# 298 Binary Tree Longest Consecutive Sequence

Given a binary tree, find the length of the longest consecutive sequence path.

The path refers to any sequence of nodes from some starting node to any node in the tree along the parent-child connections. The longest consecutive path need to be from parent to child (cannot be the reverse).

For example,

```
   1
    \
     3
    / \
   2   4
        \
         5
```

Longest consecutive sequence path is 3-4-5, so return 3.

```
   2
    \
     3
    / 
   2    
  / 
 1
```

Longest consecutive sequence path is 2-3,not 3-2-1, so return 2.

**The Idea:** Run a DFS proceedure that maintains the current consequtive distance, and updates the maximum as you go along.
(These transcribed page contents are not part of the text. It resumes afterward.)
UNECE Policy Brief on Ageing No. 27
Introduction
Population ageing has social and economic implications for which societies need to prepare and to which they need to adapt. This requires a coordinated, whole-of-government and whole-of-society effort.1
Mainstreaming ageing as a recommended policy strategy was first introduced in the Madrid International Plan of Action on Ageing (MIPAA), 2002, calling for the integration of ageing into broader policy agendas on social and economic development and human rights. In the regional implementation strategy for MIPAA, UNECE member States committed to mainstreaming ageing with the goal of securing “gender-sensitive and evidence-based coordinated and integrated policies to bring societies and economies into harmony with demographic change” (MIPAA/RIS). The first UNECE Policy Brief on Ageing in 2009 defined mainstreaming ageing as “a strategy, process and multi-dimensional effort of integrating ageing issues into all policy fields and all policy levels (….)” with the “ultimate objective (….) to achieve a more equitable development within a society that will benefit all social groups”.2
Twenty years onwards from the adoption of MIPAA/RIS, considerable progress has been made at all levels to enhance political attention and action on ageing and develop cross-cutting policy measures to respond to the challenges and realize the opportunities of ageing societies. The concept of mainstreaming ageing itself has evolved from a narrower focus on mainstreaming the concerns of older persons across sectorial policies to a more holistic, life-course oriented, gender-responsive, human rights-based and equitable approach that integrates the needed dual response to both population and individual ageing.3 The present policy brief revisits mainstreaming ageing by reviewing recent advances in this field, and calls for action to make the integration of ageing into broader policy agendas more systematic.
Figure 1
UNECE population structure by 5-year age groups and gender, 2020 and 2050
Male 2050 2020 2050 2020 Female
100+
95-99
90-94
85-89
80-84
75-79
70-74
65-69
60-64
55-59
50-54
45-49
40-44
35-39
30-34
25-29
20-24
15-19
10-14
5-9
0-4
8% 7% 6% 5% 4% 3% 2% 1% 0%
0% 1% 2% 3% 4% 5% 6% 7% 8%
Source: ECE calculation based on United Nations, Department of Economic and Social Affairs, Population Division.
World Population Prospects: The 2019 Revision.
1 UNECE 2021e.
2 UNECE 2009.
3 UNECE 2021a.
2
If the root is non existant, return 0; otherwise begin with a consequtive distance of 1, and begin the recursive call. If the left or right child's value is 1 more than it's parent, increment the consecutive distance. Otherwise, reset back to 1 - and try again on that new subtree. In the end, we are just running a preorder traversal with a few additional checks.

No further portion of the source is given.